I have been attending an AS support group for wives for almost 4 years now. It gives me an opportunity to offer emotional support to others who are walking the same path as I. I have also participated in the local Walk for Memories to raise money for the Alzheimer Society and intend to continue to do so annually.

I also help my local Alzheimer Society and the Alzheimer Society of Canada by doing media interviews to promote their message about living with dementia. I appeared on television in January to talk about our experience with stigma around my husband’s dementia. Jim and I also participated in the video No Thanks, We’re Fine: Supporting Families Living with Dementia that was produced by our local Alzheimer Society.

My involvement with Mind the Gap

I also am part of a grassroots group of four wives, called Mind the Gap, founded six months ago. We have met with provincial politicians and agencies that provide services for people with dementia in the community, in the future we hope to meet with federal politicians as well. The group emerged from the wives support group after we became increasingly aware that we were getting conflicting and confusing information from community support services. We advocate for caregivers who want to keep their loved ones with dementia home as long as possible and we put a human face to the Alzheimer Society’s dementia initiative.

With Mind the Gap, I share the experiences Jim and I had with the challenges of navigating the system of community support. I work with the other women to present our ideas and requests in a clear and understandable way to organizations that provide services and funding. We work to support the vision and goals of the Alzheimer Society.

What I’ve learned since becoming a volunteer

The main thing I learned is how enriching and empowering it is to do volunteer work, especially while facing a disease that takes so much away and can leave people feel helpless to do anything about it.

I have also learned that we have a system of community resources that is not perfect, but most of the CEOs and politicians we visited were willing to listen to suggestions for change.

In the support groups that I attended, I learned that it is so important not to try to carry the load alone, that there are others who truly understand and that it’s okay to cry and laugh together about some of our experiences.

I think the main challenge was finding the time to do the volunteer work while also caring for my husband until he was admitted to LTC. It was also a risk to talk publicly about Jim’s dementia but I found people quite accepting and understanding.
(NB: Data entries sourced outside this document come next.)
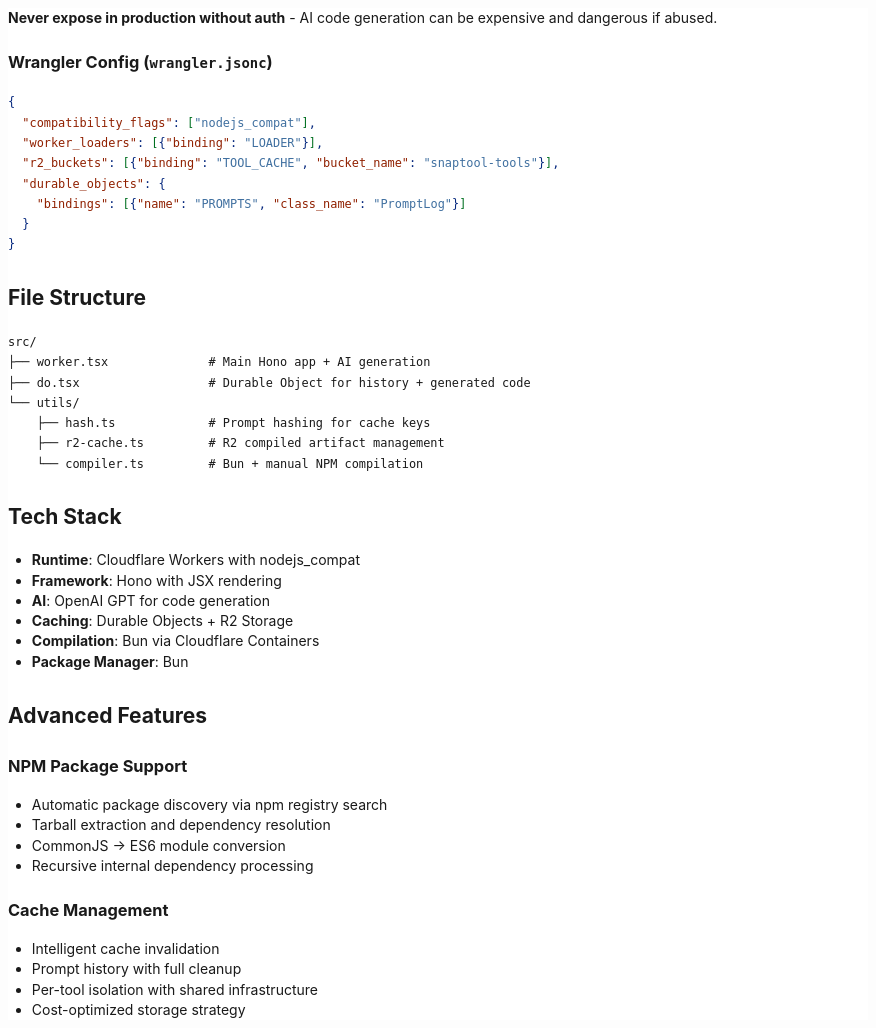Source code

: **Never expose in production without auth** - AI code generation can be expensive and dangerous if abused.

### **Wrangler Config** (`wrangler.jsonc`)
```json
{
  "compatibility_flags": ["nodejs_compat"],
  "worker_loaders": [{"binding": "LOADER"}],
  "r2_buckets": [{"binding": "TOOL_CACHE", "bucket_name": "snaptool-tools"}],
  "durable_objects": {
    "bindings": [{"name": "PROMPTS", "class_name": "PromptLog"}]
  }
}
```

## File Structure

```
src/
├── worker.tsx              # Main Hono app + AI generation
├── do.tsx                  # Durable Object for history + generated code
└── utils/
    ├── hash.ts             # Prompt hashing for cache keys
    ├── r2-cache.ts         # R2 compiled artifact management
    └── compiler.ts         # Bun + manual NPM compilation
```

## Tech Stack

- **Runtime**: Cloudflare Workers with nodejs_compat
- **Framework**: Hono with JSX rendering
- **AI**: OpenAI GPT for code generation
- **Caching**: Durable Objects + R2 Storage
- **Compilation**: Bun via Cloudflare Containers
- **Package Manager**: Bun

## Advanced Features

### **NPM Package Support**
- Automatic package discovery via npm registry search
- Tarball extraction and dependency resolution
- CommonJS → ES6 module conversion
- Recursive internal dependency processing

### **Cache Management**
- Intelligent cache invalidation
- Prompt history with full cleanup
- Per-tool isolation with shared infrastructure
- Cost-optimized storage strategy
Helping others has given some meaning to Jim’s and my experience with dementia. Meeting others who are travelling the same road and sharing the load with them has taught me skills and patience.

My advice for someone considering volunteering


Do it! As I said above, volunteering is enriching and empowering. Dementia takes so much away and can leave us feeling helpless to do anything about it. This is a wonderful way to fight back, helping not only yourself but others in the process.